*** Begin section ***

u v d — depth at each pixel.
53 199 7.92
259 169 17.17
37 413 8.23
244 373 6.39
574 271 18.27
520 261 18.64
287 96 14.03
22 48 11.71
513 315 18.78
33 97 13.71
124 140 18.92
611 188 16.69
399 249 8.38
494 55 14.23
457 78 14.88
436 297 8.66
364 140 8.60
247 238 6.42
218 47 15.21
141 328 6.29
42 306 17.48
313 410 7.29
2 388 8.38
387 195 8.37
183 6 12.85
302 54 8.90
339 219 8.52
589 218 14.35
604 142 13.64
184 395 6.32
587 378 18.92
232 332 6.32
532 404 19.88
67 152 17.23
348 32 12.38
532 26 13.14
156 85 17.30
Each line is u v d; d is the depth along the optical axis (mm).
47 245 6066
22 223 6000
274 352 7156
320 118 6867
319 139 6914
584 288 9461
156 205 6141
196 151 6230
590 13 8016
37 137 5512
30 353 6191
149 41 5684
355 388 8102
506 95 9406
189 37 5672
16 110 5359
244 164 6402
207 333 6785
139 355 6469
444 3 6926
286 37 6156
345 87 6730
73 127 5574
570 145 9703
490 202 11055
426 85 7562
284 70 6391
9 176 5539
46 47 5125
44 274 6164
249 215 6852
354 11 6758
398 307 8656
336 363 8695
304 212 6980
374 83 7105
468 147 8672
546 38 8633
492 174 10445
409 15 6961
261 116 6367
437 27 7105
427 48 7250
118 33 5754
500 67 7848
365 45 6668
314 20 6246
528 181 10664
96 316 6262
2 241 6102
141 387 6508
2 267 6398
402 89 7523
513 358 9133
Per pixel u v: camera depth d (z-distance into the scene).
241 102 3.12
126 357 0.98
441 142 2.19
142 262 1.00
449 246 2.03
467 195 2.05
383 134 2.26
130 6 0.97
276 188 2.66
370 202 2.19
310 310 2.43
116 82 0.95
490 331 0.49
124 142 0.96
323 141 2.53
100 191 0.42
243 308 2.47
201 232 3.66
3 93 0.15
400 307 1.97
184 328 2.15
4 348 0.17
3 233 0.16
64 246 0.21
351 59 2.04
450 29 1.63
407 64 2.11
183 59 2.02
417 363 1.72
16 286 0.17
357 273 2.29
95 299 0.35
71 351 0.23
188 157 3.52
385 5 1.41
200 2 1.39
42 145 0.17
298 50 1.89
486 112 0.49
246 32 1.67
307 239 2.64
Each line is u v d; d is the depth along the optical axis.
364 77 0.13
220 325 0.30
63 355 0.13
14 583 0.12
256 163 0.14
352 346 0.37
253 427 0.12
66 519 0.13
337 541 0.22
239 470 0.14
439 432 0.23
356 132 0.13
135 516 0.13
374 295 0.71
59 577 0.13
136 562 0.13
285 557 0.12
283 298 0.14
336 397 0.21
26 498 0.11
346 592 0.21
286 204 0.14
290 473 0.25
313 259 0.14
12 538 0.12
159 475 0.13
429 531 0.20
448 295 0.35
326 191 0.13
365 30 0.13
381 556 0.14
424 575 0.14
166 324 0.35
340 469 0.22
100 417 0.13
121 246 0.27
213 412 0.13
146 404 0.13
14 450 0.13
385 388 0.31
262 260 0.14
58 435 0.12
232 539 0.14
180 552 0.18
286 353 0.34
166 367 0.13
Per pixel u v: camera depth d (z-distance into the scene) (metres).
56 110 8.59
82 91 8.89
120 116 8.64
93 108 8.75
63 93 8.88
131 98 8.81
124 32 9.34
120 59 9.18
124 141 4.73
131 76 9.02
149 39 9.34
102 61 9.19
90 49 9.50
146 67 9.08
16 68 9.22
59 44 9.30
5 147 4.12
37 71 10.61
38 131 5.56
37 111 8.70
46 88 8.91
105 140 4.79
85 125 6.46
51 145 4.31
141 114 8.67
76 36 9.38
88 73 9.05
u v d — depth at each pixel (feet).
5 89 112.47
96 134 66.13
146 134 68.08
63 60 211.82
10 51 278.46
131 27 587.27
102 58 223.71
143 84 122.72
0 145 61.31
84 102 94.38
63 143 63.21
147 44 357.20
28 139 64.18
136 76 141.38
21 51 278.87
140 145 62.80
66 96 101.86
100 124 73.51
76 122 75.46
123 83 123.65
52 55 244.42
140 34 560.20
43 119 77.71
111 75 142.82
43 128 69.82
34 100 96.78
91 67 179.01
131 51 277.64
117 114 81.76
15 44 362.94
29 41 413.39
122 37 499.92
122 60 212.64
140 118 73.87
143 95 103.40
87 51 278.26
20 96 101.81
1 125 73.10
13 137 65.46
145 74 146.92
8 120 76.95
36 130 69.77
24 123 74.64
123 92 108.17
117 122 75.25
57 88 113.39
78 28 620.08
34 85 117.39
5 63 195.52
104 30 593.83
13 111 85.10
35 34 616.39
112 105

*** End section ***

WORK REQUIRED: Could you please copy the lines of the listing above exactly, from its first line through the line bearing "352 346 0.37", and nothing more?

EXERCISE OUTPUT:
u v d — depth at each pixel.
53 199 7.92
259 169 17.17
37 413 8.23
244 373 6.39
574 271 18.27
520 261 18.64
287 96 14.03
22 48 11.71
513 315 18.78
33 97 13.71
124 140 18.92
611 188 16.69
399 249 8.38
494 55 14.23
457 78 14.88
436 297 8.66
364 140 8.60
247 238 6.42
218 47 15.21
141 328 6.29
42 306 17.48
313 410 7.29
2 388 8.38
387 195 8.37
183 6 12.85
302 54 8.90
339 219 8.52
589 218 14.35
604 142 13.64
184 395 6.32
587 378 18.92
232 332 6.32
532 404 19.88
67 152 17.23
348 32 12.38
532 26 13.14
156 85 17.30
Each line is u v d; d is the depth along the optical axis (mm).
47 245 6066
22 223 6000
274 352 7156
320 118 6867
319 139 6914
584 288 9461
156 205 6141
196 151 6230
590 13 8016
37 137 5512
30 353 6191
149 41 5684
355 388 8102
506 95 9406
189 37 5672
16 110 5359
244 164 6402
207 333 6785
139 355 6469
444 3 6926
286 37 6156
345 87 6730
73 127 5574
570 145 9703
490 202 11055
426 85 7562
284 70 6391
9 176 5539
46 47 5125
44 274 6164
249 215 6852
354 11 6758
398 307 8656
336 363 8695
304 212 6980
374 83 7105
468 147 8672
546 38 8633
492 174 10445
409 15 6961
261 116 6367
437 27 7105
427 48 7250
118 33 5754
500 67 7848
365 45 6668
314 20 6246
528 181 10664
96 316 6262
2 241 6102
141 387 6508
2 267 6398
402 89 7523
513 358 9133
Per pixel u v: camera depth d (z-distance into the scene).
241 102 3.12
126 357 0.98
441 142 2.19
142 262 1.00
449 246 2.03
467 195 2.05
383 134 2.26
130 6 0.97
276 188 2.66
370 202 2.19
310 310 2.43
116 82 0.95
490 331 0.49
124 142 0.96
323 141 2.53
100 191 0.42
243 308 2.47
201 232 3.66
3 93 0.15
400 307 1.97
184 328 2.15
4 348 0.17
3 233 0.16
64 246 0.21
351 59 2.04
450 29 1.63
407 64 2.11
183 59 2.02
417 363 1.72
16 286 0.17
357 273 2.29
95 299 0.35
71 351 0.23
188 157 3.52
385 5 1.41
200 2 1.39
42 145 0.17
298 50 1.89
486 112 0.49
246 32 1.67
307 239 2.64
Each line is u v d; d is the depth along the optical axis.
364 77 0.13
220 325 0.30
63 355 0.13
14 583 0.12
256 163 0.14
352 346 0.37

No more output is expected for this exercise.